Aujourd’hui s’est tenu à Paris le procès de M. Vincent Debraize, maire d’une petite commune de l’Eure, soupçonné de s’être comporté de façon violente envers Mme Nathalie Kosciusko-Morizet durant la campagne électorale des législatives de juin 2017.
Rappelons les faits : le 15 juin dernier, alors que Mme Kosciusko-Morizet distribuait des tracts sur un marché parisien place Maubert, une altercation avec un individu non identifié dans un premier temps s’est produite, s’achevant par la chute à terre et la perte de connaissance de la candidate LR.
M. Debraize a rapidement été interpellé après avoir pris la fuite, placé en garde à vue puis poursuivi devant le Tribunal correctionnel pour des faits de violences volontaires (ayant entraîné deux jours d’ITT) et d’outrage à personne chargée d’une mission de service public.
J’indique d’ores et déjà que n’ayant pas personnellement assisté à l’audience publique, je ne peux fonder mon appréciation que sur les seules informations parues dans la presse.
Il me paraît toutefois intéressant de réfléchir à la notion de violences en droit français, compte tenu notamment du positionnement du prévenu.
En effet, dans le cadre de cette procédure, deux positions s’opposent : la première résultant des déclarations de la candidate et de témoins (qui font semble-t-il partie de son équipe de campagne), selon laquelle M. Debraize aurait lancé une insulte (« bobo de merde ») puis donné une gifle à Mme Kosciusko-Morizet avant de lui porter un coup au thorax. La seconde correspond à la ligne de défense de M. Debraize, qui conteste avoir proféré la moindre insulte (admettant seulement un « bobo de droite » auquel la candidate aurait répondu d’un « dégage connard » réitéré) ni donné le moindre coup à la plaignante au visage comme au thorax, assurant avoir seulement jeté les tracts au sol tandis que celle-ci reculait puis tombait au sol. M. Debraize indique avoir été immédiatement agressé par l’entourage de Mme Kosciusko-Morizet et s’être enfui pour cette raison, sans même avoir la présence d’esprit de s’inquiéter de la chute de la jeune femme du fait de l’attitude hostile voire violente des militants LR à son encontre.

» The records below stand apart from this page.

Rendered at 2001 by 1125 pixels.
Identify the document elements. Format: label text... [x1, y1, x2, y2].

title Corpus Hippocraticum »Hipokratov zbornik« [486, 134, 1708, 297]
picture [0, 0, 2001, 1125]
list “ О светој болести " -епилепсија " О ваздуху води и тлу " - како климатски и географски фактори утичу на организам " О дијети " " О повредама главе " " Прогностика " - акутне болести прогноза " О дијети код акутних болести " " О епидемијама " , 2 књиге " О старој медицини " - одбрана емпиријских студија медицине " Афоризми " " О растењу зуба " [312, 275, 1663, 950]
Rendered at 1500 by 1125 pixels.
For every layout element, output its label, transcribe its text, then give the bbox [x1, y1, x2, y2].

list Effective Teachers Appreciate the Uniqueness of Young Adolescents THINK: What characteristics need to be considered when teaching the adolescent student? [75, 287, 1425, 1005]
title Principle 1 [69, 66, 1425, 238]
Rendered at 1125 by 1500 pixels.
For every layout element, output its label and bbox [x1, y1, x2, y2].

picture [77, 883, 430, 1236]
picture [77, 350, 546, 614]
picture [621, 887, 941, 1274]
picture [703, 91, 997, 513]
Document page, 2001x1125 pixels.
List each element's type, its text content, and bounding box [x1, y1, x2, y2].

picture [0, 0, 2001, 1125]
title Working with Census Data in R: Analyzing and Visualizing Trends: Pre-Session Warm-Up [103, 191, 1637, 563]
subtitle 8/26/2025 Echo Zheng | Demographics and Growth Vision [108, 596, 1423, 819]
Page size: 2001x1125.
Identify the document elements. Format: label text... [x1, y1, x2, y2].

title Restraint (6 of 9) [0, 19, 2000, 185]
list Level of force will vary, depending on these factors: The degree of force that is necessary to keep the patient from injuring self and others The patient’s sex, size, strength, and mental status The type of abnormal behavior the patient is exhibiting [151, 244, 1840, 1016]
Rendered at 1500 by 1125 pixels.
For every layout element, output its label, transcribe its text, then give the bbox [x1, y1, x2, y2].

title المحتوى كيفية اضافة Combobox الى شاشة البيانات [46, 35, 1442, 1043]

Au-delà des divergences fondamentales présentes dans leurs récits respectifs, on peut mentionner ici que l’infraction de violences volontaires peut au demeurant se trouver caractérisée même en l’absence de coup porté par l’auteur. S’il est évident qu’une personne qui en frappe une autre commette des violences, la Cour de cassation considère depuis longtemps que le fait d’adopter une attitude menaçante de nature à impressionner un sujet est de nature à constituer l’infraction de violences : « En visant les violences et voies de fait exercées volontairement, le législateur a entendu réprimer notamment celles qui, sans atteindre matériellement la personne, sont cependant de nature à provoquer une sérieuse émotion »
Ainsi, même si M. Debraize n’avait porté aucun coup à Mme Kosciusko Morizet, la qualification de violences ne s’en trouverait pas nécessairement écartée. Sa main tenant une poignée de tracts, levée de façon menaçante vers le visage de la plaignante dans la position immortalisée par le photographe de l’AFP présent sur les lieux, pourrait être considérée comme constitutive du délit poursuivi selon les circonstances retenues. Car il s’agit bien d’un délit, le Parquet ayant estimé que c’était bien en sa qualité d’élue (donc chargée d’une mission de service public) que Mme Kosciusko-Morizet aurait été visée par les actes du prévenu. La défense de M. Debraize a néanmoins contesté ce point, jugeant qu’il s’agissait là d’une correctionnalisation artificielle d’un dossier qui aurait dû relever du tribunal de police si la contravention de violences volontaires avec ITT inférieure à huit jours avait été retenue. Les conseils de M. Debraize ont à cet effet souligné que les textes d’incrimination prévoient que les faits doivent avoir été commis à l’encontre de la victime dans ou à l’occasion de l’exercice des fonctions (correspondant à la mission de service public), ce qui ne pourrait correspondre à une opération de campagne sur un marché précisément diligentée dans le but d’obtenir un mandat électif.
Le Procureur de la République a pour sa part estimé les deux délits caractérisés et requis une peine de quatre mois d’emprisonnement et une amende de 1500 euros à l’encontre de M. Debraize, dont les deux avocats ont plaidé la relaxe.
Le Tribunal correctionnel a mis sa décision en délibéré au 7 septembre 2017. Il devra trancher plusieurs questions de fait et de droit : notamment, dire si la matérialité des paroles et gestes reprochés par Mme Kosciusko-Morizet à M. Debraize lui paraît établie (en tout ou partie) et si la circonstance liée à la qualité de personne chargée d’une mission de service public doit être retenue (dans la négative, les violences deviendraient contraventionnelles et l’outrage ne pourrait être caractérisé).